Odd? Well, not if you go through the book and think about it for a bit. Pentaho Data Integration (PDI) is not a tool to build datawarehouses and that can be used to other data integration tasks. PDI is an amazing tool to do any kind of data handling, involving datawarehouses or not, involving databases or not. Since it's great for any data handling, if course it's also great for the subset of data warehouse management.
And I think this is the main message Maria Roldan wants to pass. Forget perl hacks, forget homegrown shell scripts, please, don't write yet another stored procedure that will make you (or the poor guy after you) go nuts when it comes the time to support it. Just use kettle. You'll find a lot of screenshots with accurate explanations making this book very lightweight to read. You can even take it while on travel/vacations and you'll be able to understand it even without further experiments.
This book can bring anyone up to date with Kettle very fast. The first chapter is all about installation procedures. Chapters 2 and 10 describe all the concepts everyone needs to know about transformations and jobs. All the others are clearly the result of someone that spent a lot of time working with the tool. There are brief descriptions of a large number of steps used in real world examples and chapters that dedicate entirely to very important subjects: Data validation and error handling (chapter 7), transforming the rowset (chapter 6) and how to connect it all with the appropriate task flows (chapters 10 and 11)

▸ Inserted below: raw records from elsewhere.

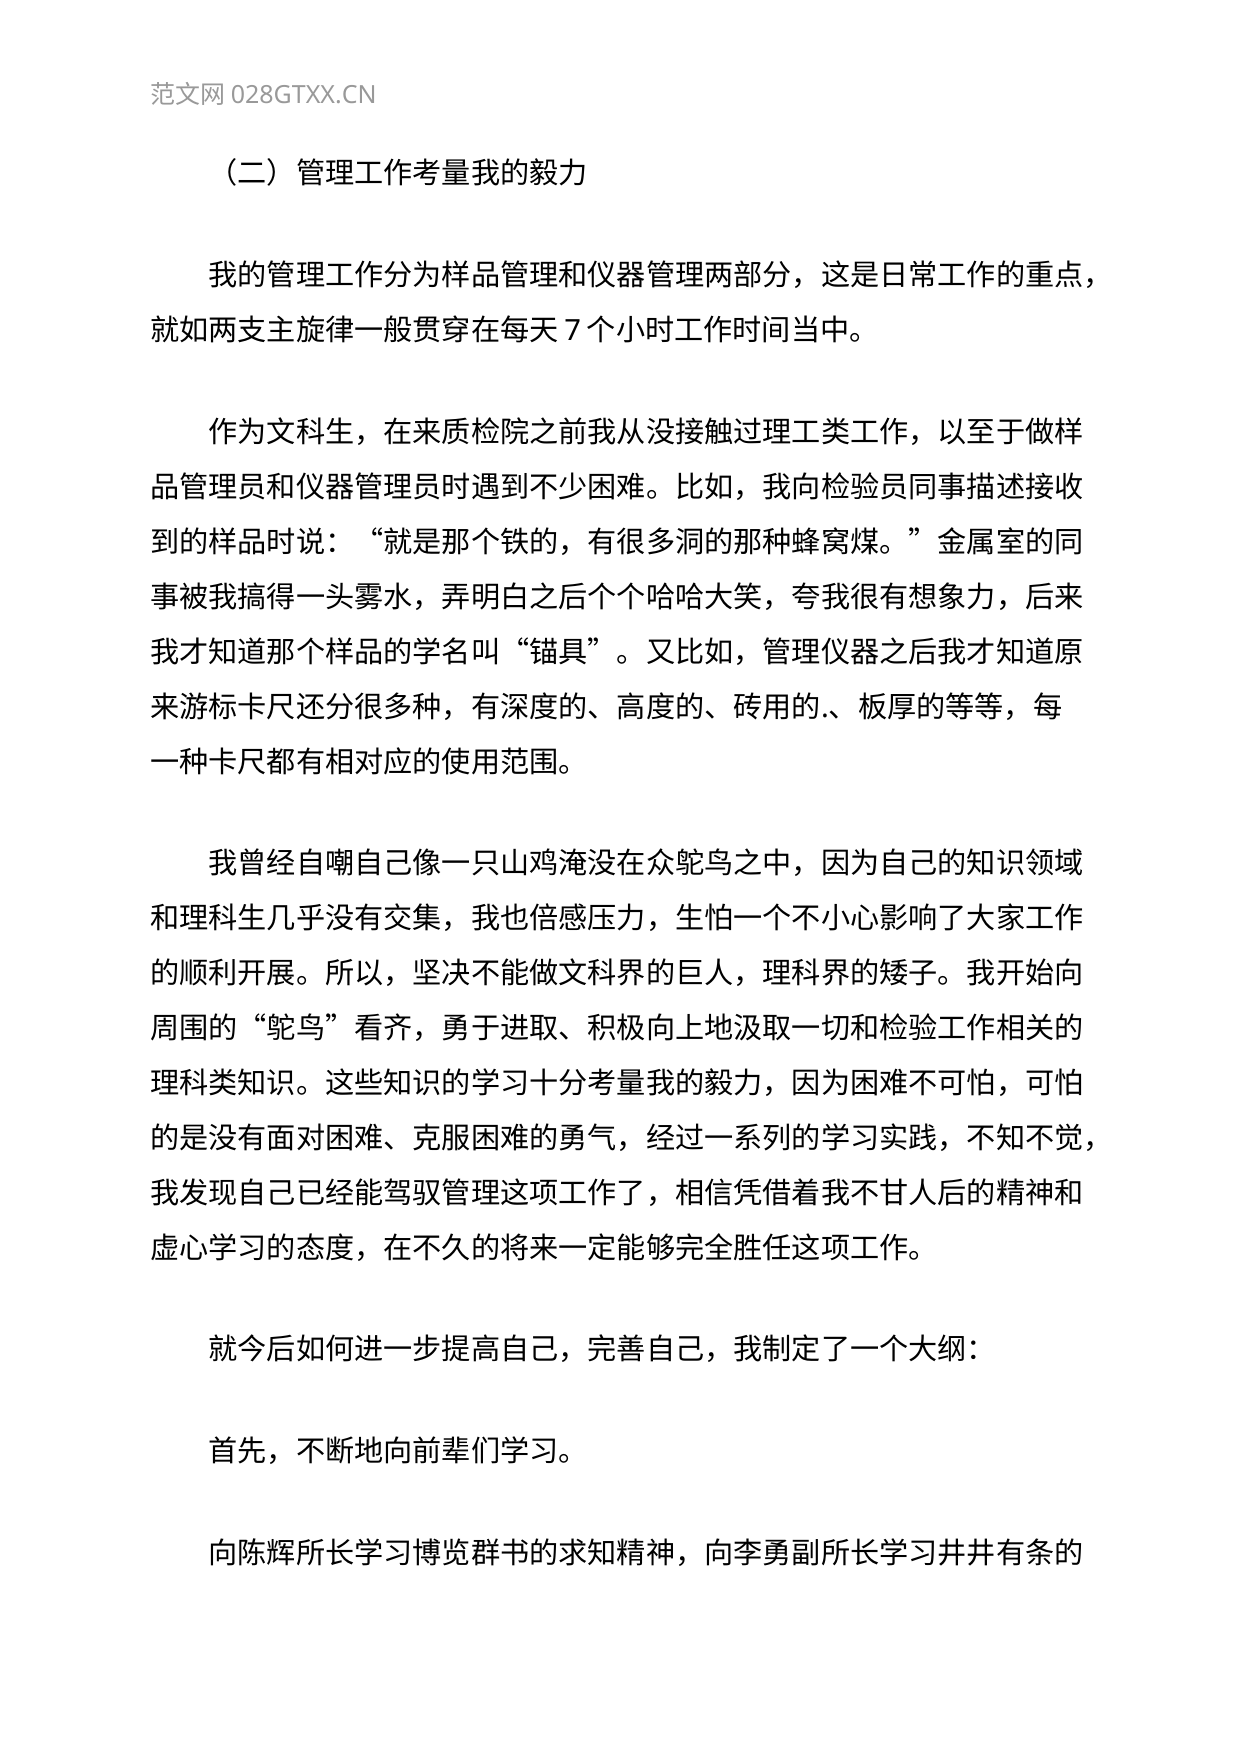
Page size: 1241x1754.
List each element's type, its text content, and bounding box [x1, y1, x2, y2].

text 就今后如何进一步提高自己，完善自己，我制定了一个大纲： [150, 1326, 1090, 1368]
text 我曾经自嘲自己像一只山鸡淹没在众鸵鸟之中，因为自己的知识领域和理科生几乎没有交集，我也倍感压力，生怕一个不小心影响了大家工作的顺利开展。所以，坚决不能做文科界的巨人，理科界的矮子。我开始向周围的“鸵鸟”看齐，勇于进取、积极向上地汲取一切和检验工作相关的理科类知识。这些知识的学习十分考量我的毅力，因为困难不可怕，可怕的是没有面对困难、克服困难的勇气，经过一系列的学习实践，不知不觉，我发现自己已经能驾驭管理这项工作了，相信凭借着我不甘人后的精神和虚心学习的态度，在不久的将来一定能够完全胜任这项工作。 [150, 840, 1090, 1266]
text 首先，不断地向前辈们学习。 [150, 1428, 1090, 1470]
text 我的管理工作分为样品管理和仪器管理两部分，这是日常工作的重点，就如两支主旋律一般贯穿在每天7个小时工作时间当中。 [150, 252, 1090, 349]
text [150, 1529, 1090, 1572]
text 作为文科生，在来质检院之前我从没接触过理工类工作，以至于做样品管理员和仪器管理员时遇到不少困难。比如，我向检验员同事描述接收到的样品时说：“就是那个铁的，有很多洞的那种蜂窝煤。”金属室的同事被我搞得一头雾水，弄明白之后个个哈哈大笑，夸我很有想象力，后来我才知道那个样品的学名叫“锚具”。又比如，管理仪器之后我才知道原来游标卡尺还分很多种，有深度的、高度的、砖用的.、板厚的等等，每一种卡尺都有相对应的使用范围。 [150, 409, 1090, 780]
text （二）管理工作考量我的毅力 [150, 150, 1090, 192]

Summing it all up, if you need to take bits and bytes from point A to point B, just buy the book.
ps: I support the home team, and as such I'm biased towards Pentaho just like I'm biased towards Mozilla or my team at WebDetails but I'm not doing that in regards to this review. The proof that I enjoyed this book and all the hard work behind it is that as soon as I saw this twitter message I acted as fast as I could and now Maria Roldan is officially a member of the WebDetails team. Welcome Cari!